FindingTen grid points, zero adapter wins over plain ridge for the MLP; the kernel’s edge shrinks as n grows. Extrapolating the MLP curves (decelerating in log n), matching the text route takes ~9×10⁴ pairs gemma→qwen and ~2.4×10⁵ qwen→gemma. “Language beats learned alignment at 20k pairs” stands with no linearity caveat.
§3

What is an FVE worth? The capacity panel

Reconstruction numbers have been quoted in raw FVE throughout the series — including the release’s headline 0.775 — with no unit conversion. The natural calibration: the rank r* at which an optimal linear code(PCA, fit on the 19995 train vectors, scored on the eval golds under the same contract) achieves the same FVE. First, the spectra kill the cheap-eval worry: gemma L41’s top component carries 7.0% of variance, 50% needs rank 767, 90% needs 3138 (qwen L20: 2.9% / 171 / 1689). This eval set is not secretly low-rank.

Fig. 3 FVE vs PCA rank, gemma L41 space (log x, full rank 5376 ⇒ FVE 1.0 — contract sanity check). The same-model NLA round-trip lands at rank ≈ 2927; the qwen→gemma text route at ≈ 1344; the best learned adapter at ≈ 324. The curve rises smoothly through the region, so the interpolations are well-conditioned.
Fig. 4 Same calibration in qwen L20 space (d=3584).

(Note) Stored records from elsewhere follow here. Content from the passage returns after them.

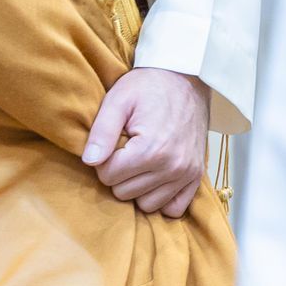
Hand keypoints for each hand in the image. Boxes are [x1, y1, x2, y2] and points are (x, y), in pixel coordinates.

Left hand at [82, 68, 209, 217]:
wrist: (186, 77)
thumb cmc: (149, 86)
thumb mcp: (119, 99)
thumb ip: (102, 131)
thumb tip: (89, 161)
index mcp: (150, 150)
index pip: (108, 176)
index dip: (102, 160)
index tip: (110, 142)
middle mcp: (172, 167)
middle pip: (124, 193)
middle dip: (118, 173)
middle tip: (124, 149)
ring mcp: (187, 174)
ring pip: (147, 204)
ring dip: (137, 187)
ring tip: (138, 161)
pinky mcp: (196, 177)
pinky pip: (173, 208)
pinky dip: (161, 197)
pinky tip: (154, 176)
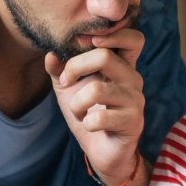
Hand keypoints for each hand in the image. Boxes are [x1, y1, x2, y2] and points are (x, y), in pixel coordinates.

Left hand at [45, 28, 145, 185]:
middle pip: (104, 56)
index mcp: (122, 65)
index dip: (112, 34)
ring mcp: (135, 100)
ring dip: (76, 103)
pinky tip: (89, 126)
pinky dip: (85, 123)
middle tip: (65, 81)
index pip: (133, 38)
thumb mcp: (69, 89)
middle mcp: (133, 78)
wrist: (102, 152)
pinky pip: (98, 118)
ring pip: (96, 89)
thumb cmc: (88, 114)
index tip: (84, 43)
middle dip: (75, 67)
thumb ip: (60, 69)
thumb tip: (50, 54)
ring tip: (78, 111)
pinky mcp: (132, 122)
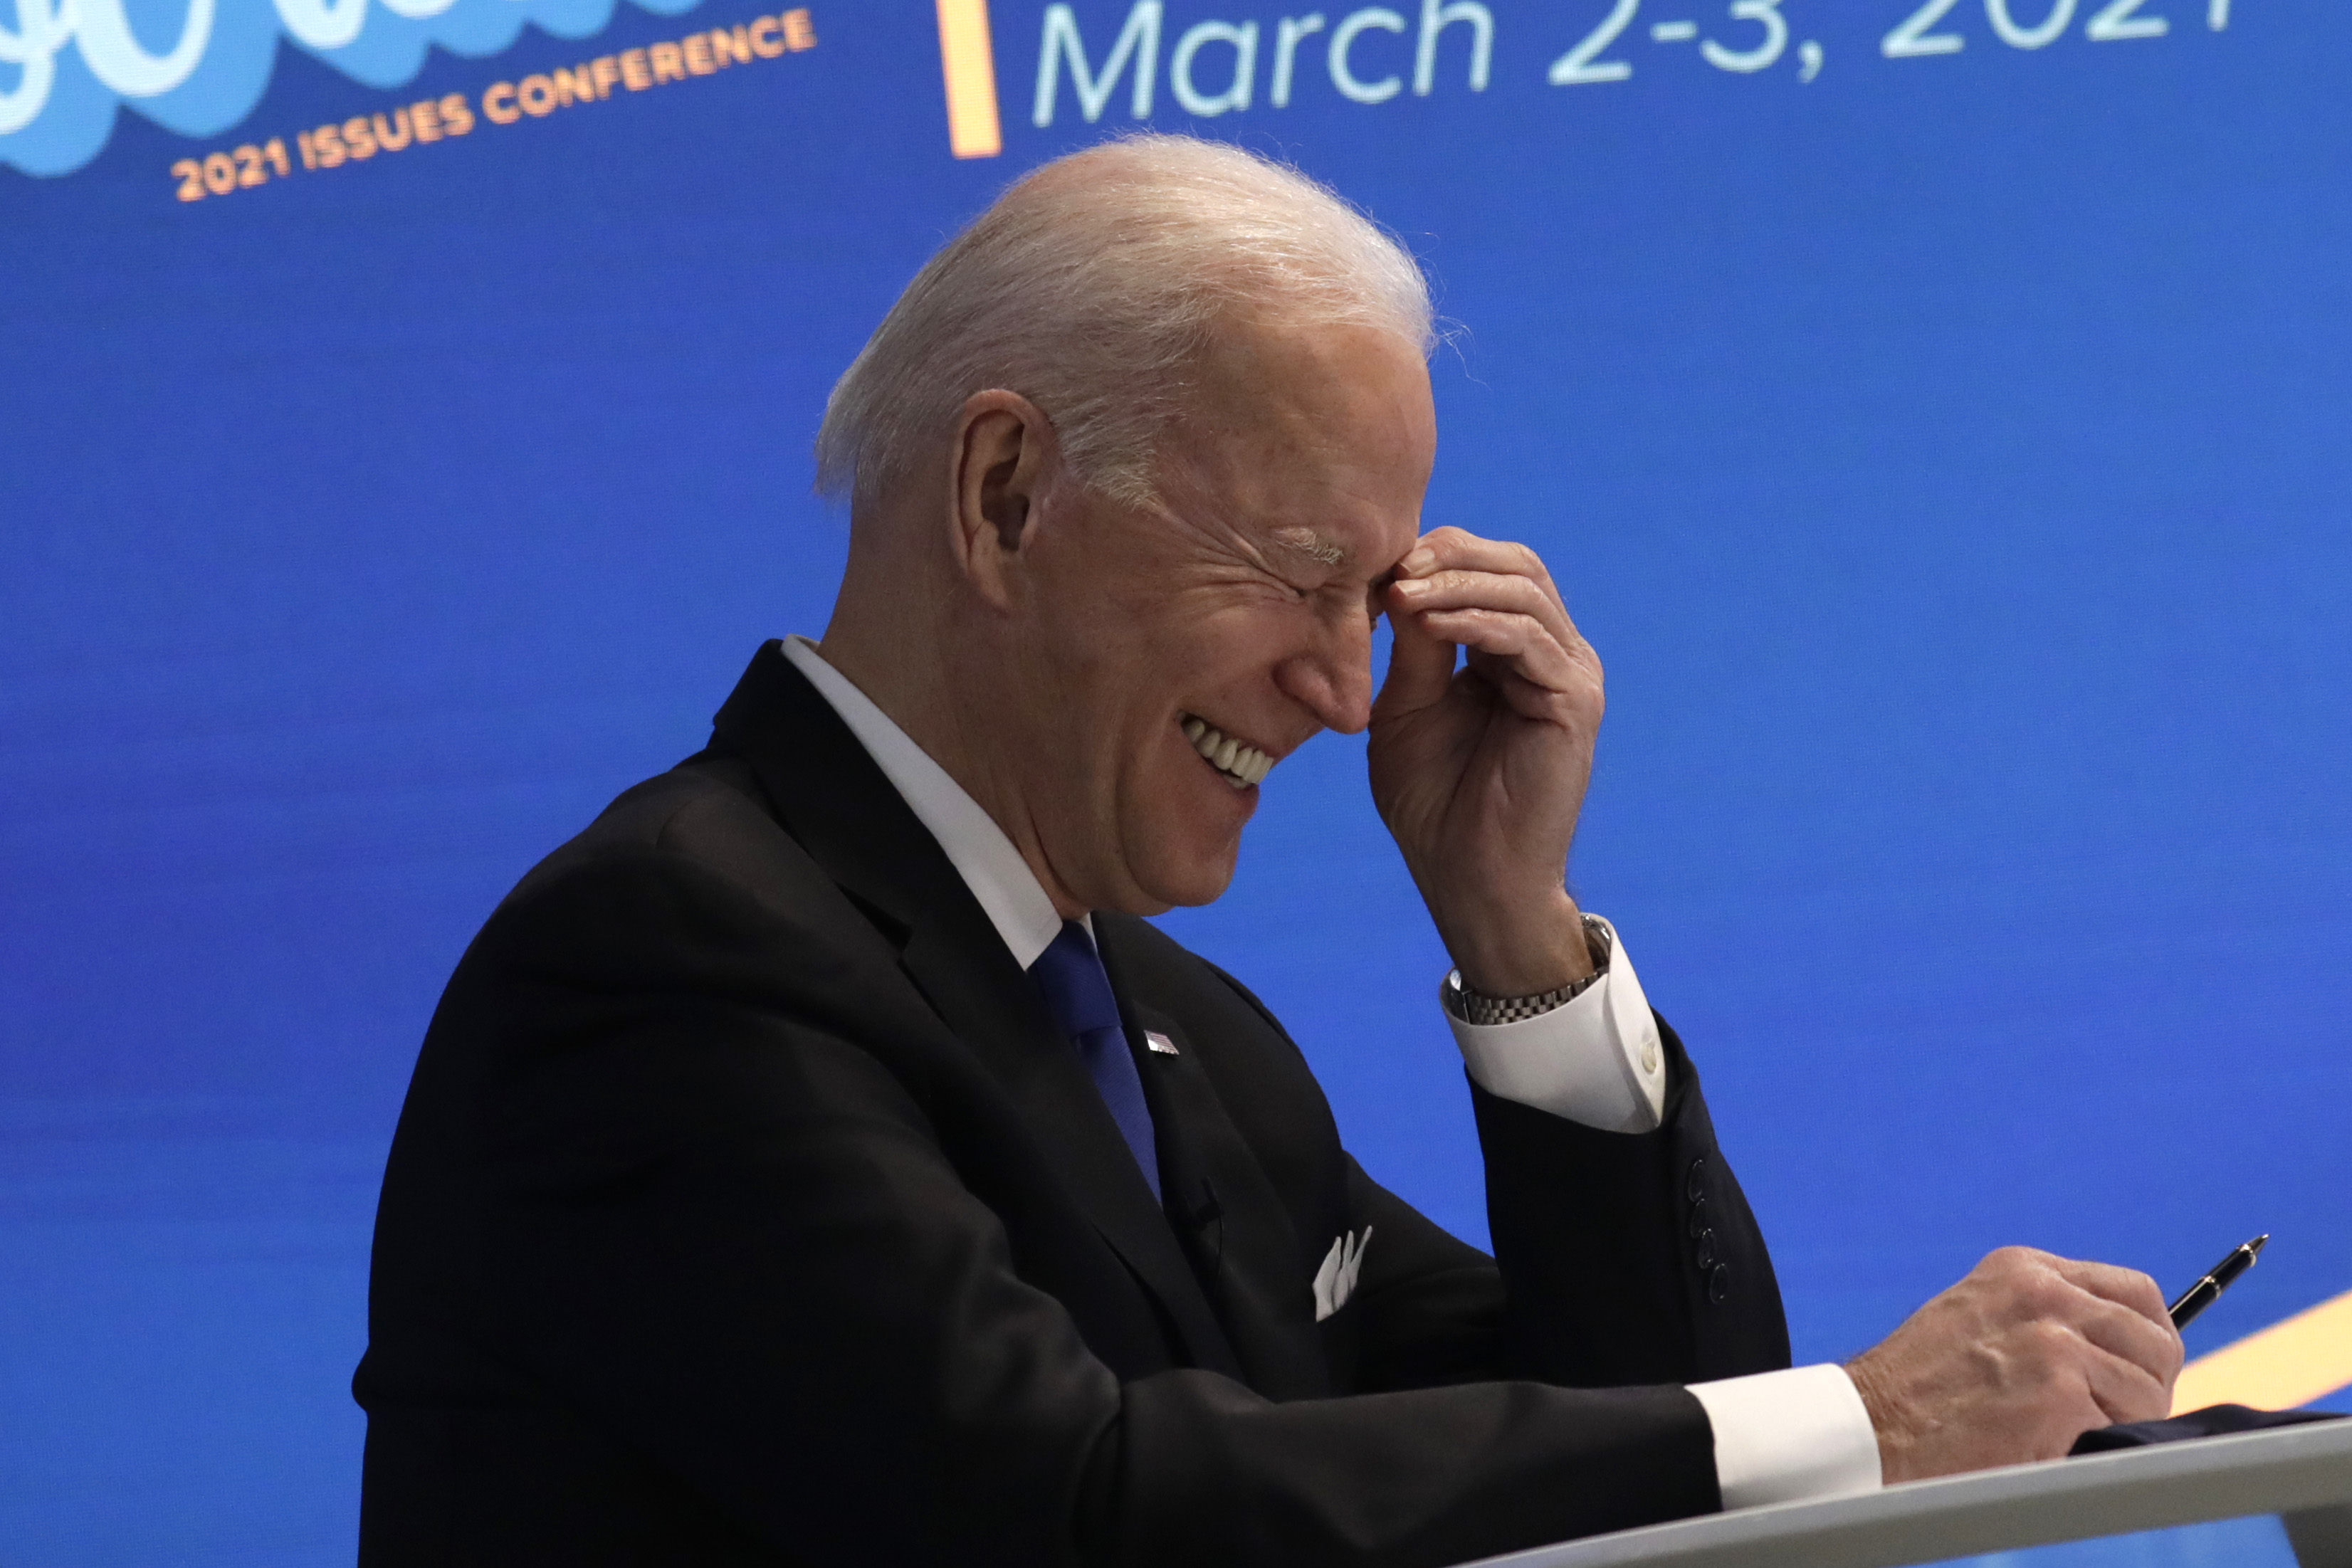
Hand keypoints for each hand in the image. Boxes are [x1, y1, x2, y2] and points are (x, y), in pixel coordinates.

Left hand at [1368, 527, 1604, 996]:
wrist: (1466, 876)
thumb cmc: (1433, 802)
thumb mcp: (1405, 708)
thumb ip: (1413, 646)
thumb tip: (1398, 578)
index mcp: (1513, 650)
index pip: (1489, 568)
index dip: (1438, 554)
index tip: (1377, 563)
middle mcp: (1551, 654)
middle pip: (1517, 564)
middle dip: (1452, 554)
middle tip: (1393, 564)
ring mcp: (1570, 675)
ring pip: (1525, 590)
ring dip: (1457, 582)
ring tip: (1402, 592)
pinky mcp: (1574, 702)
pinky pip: (1529, 637)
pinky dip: (1476, 619)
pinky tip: (1430, 620)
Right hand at [1846, 1247, 2183, 1483]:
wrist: (1873, 1422)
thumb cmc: (1921, 1384)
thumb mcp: (1982, 1314)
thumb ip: (2045, 1316)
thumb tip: (2125, 1351)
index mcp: (2025, 1269)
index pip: (2136, 1292)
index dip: (2149, 1338)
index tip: (2141, 1368)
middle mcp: (2045, 1294)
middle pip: (2156, 1340)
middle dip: (2149, 1385)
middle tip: (2116, 1416)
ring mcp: (2055, 1343)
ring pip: (2147, 1390)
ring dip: (2125, 1422)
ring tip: (2073, 1434)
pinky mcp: (2060, 1395)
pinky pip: (2120, 1430)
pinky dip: (2096, 1449)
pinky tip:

Negative FVE at tiny rank is the renormalize-to-√d contract punishing a near-mean reconstruction blown up to full norm — kept for consistency with every other number in the series.
numberspaceFVEr*of d
NLA same-model round-tripgemma L410.77429275376
NLA same-model round-tripqwen L200.7529293584
text route, qwen→gemmagemma L410.52813445376
text route, gemma→qwenqwen L200.5923893584
finetuned-model drift decodegemma L410.4208315376
recursion, round 7gemma L410.4168145376
RBF adapter @20k, q→ggemma L410.2783245376
ridge @20k, q→ggemma L410.2402225376
RBF adapter @20k, g→qqwen L200.4291683584
ridge @20k, g→qqwen L200.4221613584
MLP @20k, g→qqwen L200.3971413584
MLP @20k, q→ggemma L410.1991345376

r* interpolated on the measured FVE-vs-rank curve; smooth and rising through every quoted region (gemma: 0.713 @ r=2476 → 0.883 @ r=3856).

FindingA ~148-token explanation reconstructs a gemma L41 state as well as an optimal rank-2927 linear code — more than half the ambient dimensionality. Crossing families, the text route carries 2.4× (g→q) to 6× (q→g) the rank-equivalent of the best learned adapter. The deflationary reading — “0.775 is just a few dozen PCs” — is dead.
§4

Pre-registered bracket, scored

Verdict
The interlingua claim survives its owed-honesty check at full strength and comes out upgraded: the right headline is no longer “text beats ridge by 0.17 FVE” but “the text route moves 2.4–6× the linear-rank equivalent of anything learnable from 20k aligned pairs, and the same-model channel operates at rank-2927-of-5376 equivalent — through ~148 tokens of English you can read.” Caveats that ship with it: r* at high rank is an interpolation off a 20k-sample PCA (directionally solid, ±10%-ish); adapter conclusions are bounded by the 2×10⁵-pair extrapolation, not proven beyond it.